Blood Work for Chronic Hepatitis
All patients with chronic hepatitis require regular monitoring of liver function tests (ALT/AST), HBV DNA or HCV RNA levels, complete blood count, and serologic markers (HBeAg/anti-HBe for hepatitis B), with frequency determined by disease activity and treatment status. 1
Initial Evaluation Panel
When chronic hepatitis is first identified, the following blood work is essential:
- Complete blood count to assess for cytopenias suggesting advanced disease 1
- Comprehensive liver panel including ALT, AST, bilirubin, albumin, and alkaline phosphatase 1
- Viral markers: For hepatitis B, test HBsAg, HBeAg, anti-HBe, and HBV DNA by real-time PCR; for hepatitis C, test HCV RNA 1
- Coinfection screening: HIV, hepatitis C (if HBV), hepatitis B (if HCV), hepatitis D (if HBV), and hepatitis A antibody 1
- Baseline alpha-fetoprotein (AFP) for hepatocellular carcinoma surveillance in at-risk patients 1
- Immunoglobulin levels may be elevated in autoimmune hepatitis 2
Monitoring Schedule for Untreated Patients
Patients with Normal ALT Levels
- ALT and HBV DNA every 3-6 months 1
- HBeAg/anti-HBe every 6-12 months 1
- This applies to immune-tolerant or inactive carrier phases where treatment is not yet indicated 1
Patients with Elevated ALT Levels
- Liver function tests every 1-3 months 1
- HBV DNA by real-time PCR every 2-6 months 1
- HBeAg/anti-HBe every 2-6 months 1
- More frequent monitoring is critical as up to 40% may experience exacerbations before spontaneous HBeAg clearance 1
Patients with Compensated Cirrhosis
- Liver function tests every 2-6 months 1
- HBV DNA and HBeAg status every 2-6 months 1
- These patients require closer surveillance regardless of viral activity 1
Patients with Decompensated Cirrhosis
- Liver function tests every 1-3 months 1
- Immediate antiviral therapy if any HBV DNA is detectable, regardless of level 1
Monitoring During Antiviral Treatment
For Nucleos(t)ide Analogue (NA) Therapy
- Liver function tests and HBV DNA every 1-6 months initially, then every 3-6 months after virological response 1
- HBeAg/anti-HBe every 3-6 months 1
- HBV DNA every 1-3 months for the first months to confirm virological response, then every 3-6 months 1
- Creatine kinase (CK) monitoring for patients on telbivudine or clevudine due to myositis risk 1
- Even after achieving undetectable HBV DNA, continue monitoring every 3-6 months as detectable DNA (even if <2,000 IU/mL) increases HCC risk 1
For Peginterferon Alfa Therapy
- CBC and ALT monthly 1
- HBV DNA after 1-3 months to assess primary response 1
- HBeAg/anti-HBe at 6 and 12 months during treatment, and 6 months post-treatment 1
- Quantitative HBsAg (qHBsAg) pre-treatment, at 12 and 24 weeks, and at end of treatment to predict response 1
Important Caveats
The magnitude of liver enzyme elevation does not correlate with disease severity or prognosis. 1 Patients with hepatitis C or NAFLD may have normal or minimally elevated ALT yet still progress to cirrhosis, while acute hepatitis A can cause ALT >1,000 U/L with complete recovery 1. The current upper limit of normal for ALT may be too high; hepatitis B treatment guidelines use ALT >30 U/L for males and >19 U/L for females as significant 1.

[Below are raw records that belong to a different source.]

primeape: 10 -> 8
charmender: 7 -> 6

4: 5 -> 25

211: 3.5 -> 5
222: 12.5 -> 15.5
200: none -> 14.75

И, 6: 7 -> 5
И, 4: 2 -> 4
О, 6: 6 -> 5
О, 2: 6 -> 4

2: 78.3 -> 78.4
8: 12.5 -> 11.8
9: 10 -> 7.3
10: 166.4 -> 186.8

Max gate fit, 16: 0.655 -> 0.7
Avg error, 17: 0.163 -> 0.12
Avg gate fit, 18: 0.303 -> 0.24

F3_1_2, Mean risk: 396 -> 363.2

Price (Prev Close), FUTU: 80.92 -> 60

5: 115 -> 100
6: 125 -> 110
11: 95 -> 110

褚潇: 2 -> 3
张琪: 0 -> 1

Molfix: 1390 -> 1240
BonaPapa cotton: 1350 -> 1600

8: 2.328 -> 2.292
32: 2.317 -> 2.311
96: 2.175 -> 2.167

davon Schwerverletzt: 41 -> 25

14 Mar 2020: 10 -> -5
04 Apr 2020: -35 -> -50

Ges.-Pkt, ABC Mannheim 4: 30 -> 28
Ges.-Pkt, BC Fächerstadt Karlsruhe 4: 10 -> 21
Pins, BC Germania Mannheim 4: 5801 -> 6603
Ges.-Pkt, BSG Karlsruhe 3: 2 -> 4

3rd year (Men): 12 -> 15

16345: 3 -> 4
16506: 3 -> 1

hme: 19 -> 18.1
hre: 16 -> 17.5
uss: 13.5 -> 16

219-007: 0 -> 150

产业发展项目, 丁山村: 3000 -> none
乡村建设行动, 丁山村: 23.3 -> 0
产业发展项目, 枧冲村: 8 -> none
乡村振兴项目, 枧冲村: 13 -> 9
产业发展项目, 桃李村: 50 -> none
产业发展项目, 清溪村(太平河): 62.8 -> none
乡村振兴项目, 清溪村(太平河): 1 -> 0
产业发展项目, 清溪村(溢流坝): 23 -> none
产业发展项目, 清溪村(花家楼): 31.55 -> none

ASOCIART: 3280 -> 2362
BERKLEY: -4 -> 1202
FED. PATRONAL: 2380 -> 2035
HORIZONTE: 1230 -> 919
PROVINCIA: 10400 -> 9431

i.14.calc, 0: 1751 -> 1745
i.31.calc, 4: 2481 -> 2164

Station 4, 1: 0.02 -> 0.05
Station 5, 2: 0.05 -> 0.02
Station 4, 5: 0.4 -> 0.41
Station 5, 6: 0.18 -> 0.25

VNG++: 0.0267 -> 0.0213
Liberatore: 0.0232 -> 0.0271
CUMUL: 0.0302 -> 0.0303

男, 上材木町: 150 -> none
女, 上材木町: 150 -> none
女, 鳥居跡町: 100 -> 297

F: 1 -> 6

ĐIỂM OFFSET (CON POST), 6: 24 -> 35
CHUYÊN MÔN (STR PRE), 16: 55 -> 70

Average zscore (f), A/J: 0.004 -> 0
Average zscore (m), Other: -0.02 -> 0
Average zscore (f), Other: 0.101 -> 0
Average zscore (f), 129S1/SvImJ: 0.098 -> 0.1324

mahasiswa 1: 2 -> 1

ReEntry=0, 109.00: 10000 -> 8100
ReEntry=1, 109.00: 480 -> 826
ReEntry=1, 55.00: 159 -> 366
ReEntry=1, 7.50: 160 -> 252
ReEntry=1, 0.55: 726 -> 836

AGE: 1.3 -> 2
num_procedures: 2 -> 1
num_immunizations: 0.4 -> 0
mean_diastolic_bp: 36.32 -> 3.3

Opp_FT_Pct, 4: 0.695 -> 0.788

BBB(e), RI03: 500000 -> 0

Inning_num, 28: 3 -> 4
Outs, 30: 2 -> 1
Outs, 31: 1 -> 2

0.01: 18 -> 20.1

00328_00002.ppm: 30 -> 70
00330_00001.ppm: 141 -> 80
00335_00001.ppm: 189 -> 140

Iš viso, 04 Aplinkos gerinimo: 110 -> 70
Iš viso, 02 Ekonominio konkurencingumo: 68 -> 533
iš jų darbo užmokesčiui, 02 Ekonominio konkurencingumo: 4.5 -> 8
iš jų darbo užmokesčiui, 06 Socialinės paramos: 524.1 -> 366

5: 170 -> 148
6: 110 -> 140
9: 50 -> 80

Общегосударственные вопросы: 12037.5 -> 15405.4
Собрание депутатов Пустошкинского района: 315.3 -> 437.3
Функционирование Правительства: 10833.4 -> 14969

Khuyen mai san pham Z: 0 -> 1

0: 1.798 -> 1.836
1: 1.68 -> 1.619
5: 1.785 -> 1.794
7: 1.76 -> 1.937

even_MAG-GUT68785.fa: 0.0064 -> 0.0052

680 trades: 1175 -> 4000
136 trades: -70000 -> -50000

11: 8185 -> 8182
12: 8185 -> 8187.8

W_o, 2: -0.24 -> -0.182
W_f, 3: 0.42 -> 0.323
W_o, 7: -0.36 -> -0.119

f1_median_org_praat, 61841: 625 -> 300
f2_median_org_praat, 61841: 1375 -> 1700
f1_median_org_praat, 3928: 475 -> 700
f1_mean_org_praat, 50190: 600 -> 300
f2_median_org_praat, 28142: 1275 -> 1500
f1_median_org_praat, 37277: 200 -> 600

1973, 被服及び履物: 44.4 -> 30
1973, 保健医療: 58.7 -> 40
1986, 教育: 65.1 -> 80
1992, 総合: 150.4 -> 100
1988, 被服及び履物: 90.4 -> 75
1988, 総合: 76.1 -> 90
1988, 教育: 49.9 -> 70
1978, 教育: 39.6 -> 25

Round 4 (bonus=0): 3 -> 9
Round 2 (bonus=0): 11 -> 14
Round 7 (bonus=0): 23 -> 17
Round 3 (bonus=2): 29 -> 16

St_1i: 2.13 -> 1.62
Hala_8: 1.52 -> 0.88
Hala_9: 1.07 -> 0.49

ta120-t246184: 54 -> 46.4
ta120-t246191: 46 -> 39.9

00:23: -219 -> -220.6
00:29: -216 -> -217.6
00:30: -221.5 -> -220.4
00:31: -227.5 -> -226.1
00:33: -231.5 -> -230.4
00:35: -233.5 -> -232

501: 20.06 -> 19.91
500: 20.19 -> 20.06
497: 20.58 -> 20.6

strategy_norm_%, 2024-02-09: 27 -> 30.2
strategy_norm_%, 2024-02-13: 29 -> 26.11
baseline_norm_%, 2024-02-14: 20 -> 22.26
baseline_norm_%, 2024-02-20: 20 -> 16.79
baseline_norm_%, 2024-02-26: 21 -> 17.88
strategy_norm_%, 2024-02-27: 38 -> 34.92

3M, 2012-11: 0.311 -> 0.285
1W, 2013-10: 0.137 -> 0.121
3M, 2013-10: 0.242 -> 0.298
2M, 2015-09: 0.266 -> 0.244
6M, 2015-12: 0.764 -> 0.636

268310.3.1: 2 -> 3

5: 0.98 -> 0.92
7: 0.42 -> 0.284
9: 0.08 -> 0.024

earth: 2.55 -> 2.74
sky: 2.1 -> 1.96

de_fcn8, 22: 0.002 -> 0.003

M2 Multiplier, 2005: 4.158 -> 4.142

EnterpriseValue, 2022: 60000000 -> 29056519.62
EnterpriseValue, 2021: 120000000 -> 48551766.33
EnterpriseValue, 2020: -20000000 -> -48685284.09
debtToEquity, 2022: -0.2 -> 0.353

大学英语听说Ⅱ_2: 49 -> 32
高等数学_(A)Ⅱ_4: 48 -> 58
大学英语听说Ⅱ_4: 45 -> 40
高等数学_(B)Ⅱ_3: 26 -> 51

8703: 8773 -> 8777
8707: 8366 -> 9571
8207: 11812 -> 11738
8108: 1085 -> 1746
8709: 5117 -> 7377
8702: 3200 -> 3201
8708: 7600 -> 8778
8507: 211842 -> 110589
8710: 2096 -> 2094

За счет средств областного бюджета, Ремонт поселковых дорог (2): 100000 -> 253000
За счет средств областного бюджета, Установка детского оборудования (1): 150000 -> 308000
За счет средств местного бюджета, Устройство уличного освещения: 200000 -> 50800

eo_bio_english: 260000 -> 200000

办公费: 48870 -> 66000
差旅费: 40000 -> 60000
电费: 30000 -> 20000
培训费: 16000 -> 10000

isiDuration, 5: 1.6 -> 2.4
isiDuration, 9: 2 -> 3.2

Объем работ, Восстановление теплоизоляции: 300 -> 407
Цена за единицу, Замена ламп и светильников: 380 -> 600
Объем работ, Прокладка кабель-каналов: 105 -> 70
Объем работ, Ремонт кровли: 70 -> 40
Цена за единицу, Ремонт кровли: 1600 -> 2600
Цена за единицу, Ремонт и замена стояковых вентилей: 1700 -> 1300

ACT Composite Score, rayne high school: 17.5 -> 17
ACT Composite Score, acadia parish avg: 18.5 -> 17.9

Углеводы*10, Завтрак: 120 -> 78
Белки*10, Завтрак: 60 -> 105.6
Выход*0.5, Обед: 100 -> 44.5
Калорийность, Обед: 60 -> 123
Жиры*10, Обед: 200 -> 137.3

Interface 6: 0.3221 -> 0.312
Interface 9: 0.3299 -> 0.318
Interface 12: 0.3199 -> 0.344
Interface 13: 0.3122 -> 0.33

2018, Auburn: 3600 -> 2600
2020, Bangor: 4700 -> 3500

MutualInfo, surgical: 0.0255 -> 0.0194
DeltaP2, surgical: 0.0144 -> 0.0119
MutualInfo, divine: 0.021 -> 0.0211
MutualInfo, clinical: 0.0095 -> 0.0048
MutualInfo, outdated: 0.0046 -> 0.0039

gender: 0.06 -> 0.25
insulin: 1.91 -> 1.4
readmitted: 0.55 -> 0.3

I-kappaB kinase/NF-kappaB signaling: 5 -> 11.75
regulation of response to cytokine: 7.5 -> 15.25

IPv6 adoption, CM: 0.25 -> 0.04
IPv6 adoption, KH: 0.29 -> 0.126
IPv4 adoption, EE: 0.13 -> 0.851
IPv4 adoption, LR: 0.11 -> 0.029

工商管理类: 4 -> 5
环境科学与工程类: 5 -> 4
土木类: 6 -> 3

Do not assume normalized liver tests mean disease resolution. Patients with chronic hepatitis C and NAFLD can have normal ALT despite ongoing fibrosis progression 1. Repeating tests to see if they normalize is only justified when an acute insult is identified 1.
HBV DNA quantification assays vary significantly. Detection limits range from 50 copies/mL (molecular beacons) to 700,000 copies/mL (branched DNA), with different genotype sensitivities 1. For initial evaluation, assays with detection limits of 10^5 to 10^6 copies/mL are adequate 1.